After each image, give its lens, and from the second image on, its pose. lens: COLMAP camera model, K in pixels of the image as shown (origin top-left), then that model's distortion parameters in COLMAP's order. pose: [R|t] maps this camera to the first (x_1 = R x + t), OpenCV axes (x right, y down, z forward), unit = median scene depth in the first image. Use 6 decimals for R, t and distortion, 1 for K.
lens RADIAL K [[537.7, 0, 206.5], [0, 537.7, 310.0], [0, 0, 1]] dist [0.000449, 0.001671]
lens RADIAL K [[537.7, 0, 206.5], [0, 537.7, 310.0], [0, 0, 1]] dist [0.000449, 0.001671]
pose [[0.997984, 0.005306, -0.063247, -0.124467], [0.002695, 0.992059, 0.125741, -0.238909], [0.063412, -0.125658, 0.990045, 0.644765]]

★ ★ ★ ★

● **PROBLEM DETAILS**
Your task is to reproduce the full listing exactly.

● **TASK RESULT**
After each image, give its lens, and from the second image on, its pose. lens: COLMAP camera model, K in pixels of the image as shown (origin top-left), then that model's distortion parameters in COLMAP's order. pose: [R|t] maps this camera to the first (x_1 = R x + t), OpenCV axes (x right, y down, z forward), unit = median scene depth in the first image. Use 6 decimals for R, t and distortion, 1 for K.
lens RADIAL K [[537.7, 0, 206.5], [0, 537.7, 310.0], [0, 0, 1]] dist [0.000449, 0.001671]
lens RADIAL K [[537.7, 0, 206.5], [0, 537.7, 310.0], [0, 0, 1]] dist [0.000449, 0.001671]
pose [[0.997984, 0.005306, -0.063247, -0.124467], [0.002695, 0.992059, 0.125741, -0.238909], [0.063412, -0.125658, 0.990045, 0.644765]]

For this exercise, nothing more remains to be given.